Una mañana se le ocurrió que tal vez fuera mejor comprar algo. Buenos Aires estaba llena de balcones con letreros de venta, los préstamos hipotecarios eran fáciles para las personas de ingresos fijos y, si no encontraba un departamento nuevo a su gusto, podría reformar algún otro, abriendo ventanas y derribando paredes. Necesitaba cartas de El Diario para empezar los trámites y cuando se las pidió a Sicardi intuyó que había dado un paso fatal: Camargo lo sabría al instante. Durante meses se había mantenido lejos de él. Ahora, la interrogaría. Lo que para otros eran azares simples de la vida para ella podían volverse puertas del infierno.

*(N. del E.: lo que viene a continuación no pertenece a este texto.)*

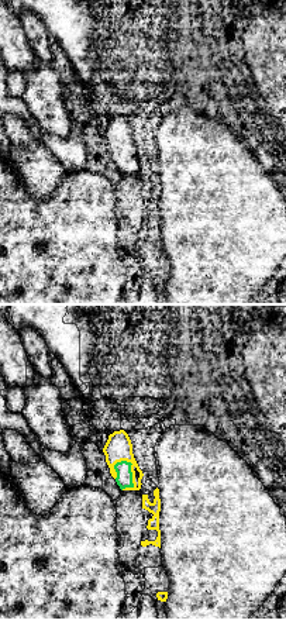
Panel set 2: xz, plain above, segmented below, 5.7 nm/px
contact (133, 162)

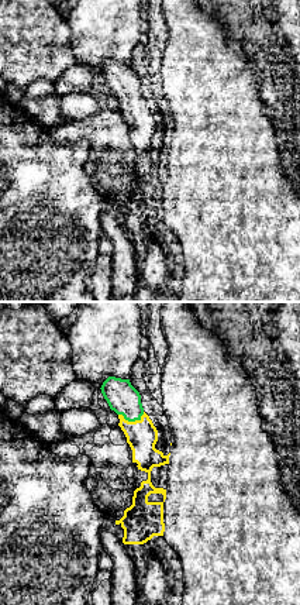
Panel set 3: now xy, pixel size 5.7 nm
contact (131, 106)

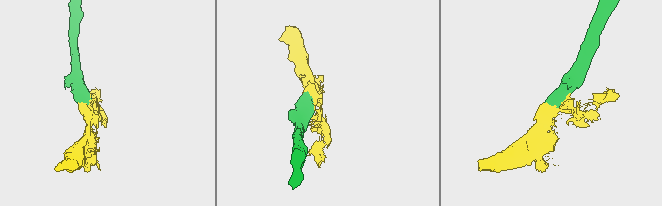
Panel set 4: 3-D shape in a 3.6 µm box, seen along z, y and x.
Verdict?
same cell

No se equivocó. Después de la reunión de editores de la tarde, el director le pidió que se quedara en su despacho un momento más. Repitió punto por punto el ritual con el que la había recibido al volver de la Azotea de Carranza: ordenó que nadie lo molestara, ofreció café y apagó los televisores del despacho, en los que un momento antes se había visto al viejo George Bush descender de un avión privado en el aeropuerto militar de la ciudad, mientras el presidente penitente, en los últimos días de su mandato, lo saludaba enarbolando un palo de golf.

– No puedo dejar de pensar en vos, Reina -le dijo.

– ¿Por qué? ¿Ya no tenés a quien golpear?